Intrusion and Malware Detection Systems in Environments where an Encryption Overlay is Deployed
Encryption is used within networks with the aim of protecting confidentially and privacy, and as we move towards a more inclusive and connected world, endpoint and application encryption is more likely to be deployed. An implication of this being that malware will be masked from intrusion and malware detection systems rendering them ineffective.
Malware has been traditionally identified by looking for specific fingerprints in files or predicted traits from the traffic it generates. If this traffic is encrypted, it is obscured but as it is machine generated; it is likely to retain some predictable attributes. Recent work has utilised signal analysis techniques, looking for patterns in packet size and timing. Once packet traces were converted into a signal they were broken up using Fourier transforms. This allowed the researchers to produce profiles for a number of IP protocols. In the case of VoIP packets sufficient information was available to allow a particular voice message to be detected from within the trace. This indicates that as malware has been proven to have predictable traits in the clear; that some elements will manifest through a cryptographic overlay.

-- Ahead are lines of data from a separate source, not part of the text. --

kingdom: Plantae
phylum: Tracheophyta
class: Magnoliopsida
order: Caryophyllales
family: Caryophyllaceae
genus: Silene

Efforts have been made to improve the confidentiality of encryption systems using different algorithms and packet padding. The problem these approaches have is that it is very difficult to mask the timing, frequency and entropy of a packet. Other approaches have been taken to address the issue associated with detecting malware within encrypted networks; but they have focused on creating an intercept point. The main issue with this approach is that it is necessary to sub-optimally route traffic through a network, so that the detection device gets to see the information and secondly it requires that the information is decrypted which may not be appropriate or in some cases possible.
My interest is to understand whether it is possible to identify the traits in the traffic that suggest whether malware is present or not, allowing it to be classified as potentially good or bad traffic. This allows the detector to remain agnostic to users and does not attempt to breach confidentially or invade their privacy.